Néanmoins, si le chevaine se prête particulièrement bien à cette étude menée dans le bassin du Rhin, c’est aussi pour d’autres raisons : d’une part cette espèce de poissons possède un comportement migratoire marqué en période de frai et d’autre part, c’est la seule espèce dont on sait qu’elle utilise aussi toutes les passes à poissons de l’Aare, du Limmat, du Reuss et du Rhin, quel que soit leur degré de technicité parfois très élevé.

Une étude complexe

Les cours d’eau suisses sont pleins d’obstacles transversaux. Le rapport intitulé «Écomorphologie des cours d’eau suisses» (Office fédéral de l‘environnement, 2009) a révélé des besoins en revitalisation sur 10'800 kilomètres de cours d’eau et 50’000 obstacles artificiels. Dans le bassin du Rhin, étudié par Gouskov et son équipe, il y a 37 centrales hydroélectriques, deux barrages et les chutes du Rhin. Au moment des prélèvements, six des obstacles artificiels recensés n’étaient pas encore équipés d’une aide à la remontée des poissons.

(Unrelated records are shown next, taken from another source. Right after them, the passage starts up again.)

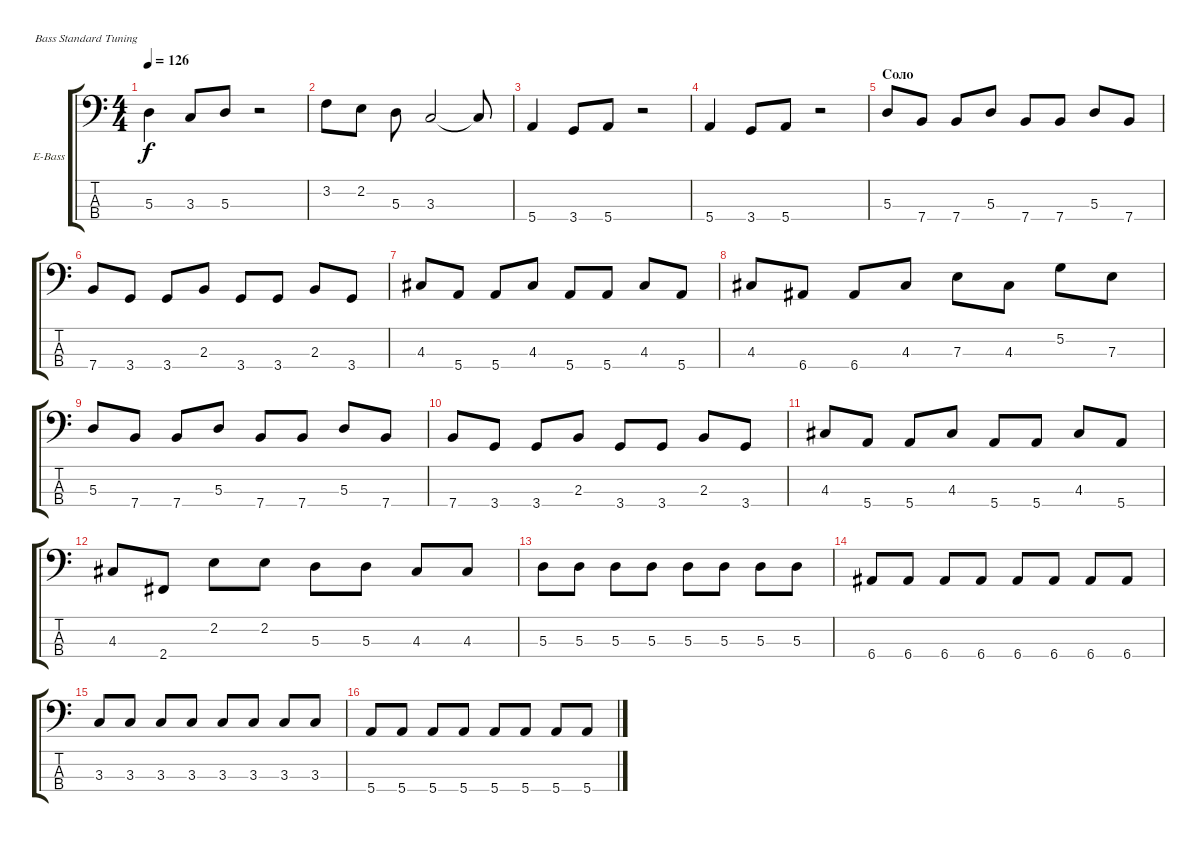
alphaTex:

\bracketExtendMode groupsimilarinstruments
\firstSystemTrackNameOrientation horizontal
\otherSystemsTrackNameOrientation horizontal
\track ("Виталий Дубинин" "E-Bass") {instrument electricbassfinger}
\staff {score tabs}
\tuning (G2 D2 A1 E1)
\ts (4 4)
\tempo 126
\clef f4
\ks c
5.3.4{dy f} 3.3.8 5.3.8 r.2 |
3.2.8 2.2.8 5.3.8 3.3.2 3.3{t}.8 |
5.4.4 3.4.8 5.4.8 r.2 |
5.4.4 3.4.8 5.4.8 r.2 |
\section ("" "Соло")
5.3.8 7.4.8 7.4.8 5.3.8 7.4.8 7.4.8 5.3.8 7.4.8 |
7.4.8 3.4.8 3.4.8 2.3.8 3.4.8 3.4.8 2.3.8 3.4.8 |
4.3.8 5.4.8 5.4.8 4.3.8 5.4.8 5.4.8 4.3.8 5.4.8 |
4.3.8 6.4.8 6.4.8 4.3.8 7.3.8 4.3.8 5.2.8 7.3.8 |
5.3.8 7.4.8 7.4.8 5.3.8 7.4.8 7.4.8 5.3.8 7.4.8 |
7.4.8 3.4.8 3.4.8 2.3.8 3.4.8 3.4.8 2.3.8 3.4.8 |
4.3.8 5.4.8 5.4.8 4.3.8 5.4.8 5.4.8 4.3.8 5.4.8 |
4.3.8 2.4.8 2.2.8 2.2.8 5.3.8 5.3.8 4.3.8 4.3.8 |
5.3.8 5.3.8 5.3.8 5.3.8 5.3.8 5.3.8 5.3.8 5.3.8 |
6.4.8 6.4.8 6.4.8 6.4.8 6.4.8 6.4.8 6.4.8 6.4.8 |
3.3.8 3.3.8 3.3.8 3.3.8 3.3.8 3.3.8 3.3.8 3.3.8 |
5.4.8 5.4.8 5.4.8 5.4.8 5.4.8 5.4.8 5.4.8 5.4.8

Pour des raisons statistiques, les chercheuses et chercheurs ont fait des prélèvements à 47 endroits. Sur chaque site, ils ont pêché en général une cinquantaine de chevaines à la pêche électrique. Les poissons ont été anesthésiés en douceur, mesurés, puis relâchés en liberté après le prélèvement d’un petit échantillon de tissu de la nageoire caudale. « Les efforts déployés pour prélever des échantillons pour cette étude ont été énormes, comparés à d’autres travaux de recherche », relate Christoph Vorburger, professeur à l’EPF et collaborateur à l’Eawag, ce qui revient à faire un compliment indirect à Alexandre Gouskov. Cette étude était sa thèse de doctorat et a été principalement financée par l’Office fédéral de l’environnement, l’Eawag et l’EPF Zurich.

Passes à poissons : amélioration de 100 à 12 kilomètres

Des études précédentes ont montré que des obstacles infranchissables nuisaient fortement à la structure génétique de la population de poissons. Dans le pire des cas, l’isolation peut entraîner la disparition d’une population. C’est ce qui explique pourquoi on équipe de plus en plus de centrales électriques et autres obstacles avec des passes à poissons. « Bien entendu, on sait entre-temps que beaucoup de poissons utilisent effectivement ces aides à la remontée, déclare Alexandre Gouskov, mais on n’a pas encore étudié la question de savoir si les passes à poissons ont effectivement un impact positif sur les rapports des populations de poissons entre elles et leur diversité génétique. »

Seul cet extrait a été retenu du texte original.